These provisions, among others, whether alone or together, could delay or impede hostile takeovers and changes in control or changes to the composition of our board of directors or management. Any provision of our constating documents that has the effect of delaying or deterring a change in control could limit the opportunity for our shareholders to receive a premium for their Common Shares and could also affect the price that some investors are willing to pay for our Common Shares.

 

Provisions of Canadian law may delay, prevent or make undesirable an acquisition of all or a significant portion of our Common Shares or assets.

 

The Investment Canada Act subjects an acquisition of control of us by a non-Canadian to government review if our enterprise value as calculated pursuant to the legislation exceeds a threshold amount. A reviewable acquisition may not proceed unless the relevant Minister is satisfied that the investment is likely to be of net benefit to Canada. This could prevent or delay a change of control and may eliminate or limit strategic opportunities for shareholders to sell their Common Shares.

 

The rights of our shareholders may differ from the rights typically offered to shareholders of a U.S. corporation and these differences may make our Common Shares less attractive to investors.

 

The Company is incorporated under the laws of the Province of British Columbia, Canada, and therefore certain of the rights of holders of its shares are governed by Canadian law, including the provisions of the BCBCA, and by our Notice of Articles and Articles. These rights differ in certain respects from the rights of shareholders in typical U.S. corporations and these differences may make our Common Shares less attractive to investors.

 

An investor may be unable to bring actions or enforce judgments against us and certain of our directors.

**PROBLEM TO WORK ON**
Please explain, in one to three sentences, why the risk disclosure says the Investment Canada Act could prevent or delay a change of control of the company.

**RECORDED INFORMATION**
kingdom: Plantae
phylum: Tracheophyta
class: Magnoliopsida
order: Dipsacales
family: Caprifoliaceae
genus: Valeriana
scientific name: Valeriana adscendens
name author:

**OUTPUT OF THE EXERCISE**
If the company's enterprise value exceeds a threshold amount, an acquisition of control by a non-Canadian is subject to government review. Such a reviewable acquisition may not proceed unless the relevant Minister is satisfied that the investment is likely to be of net benefit to Canada.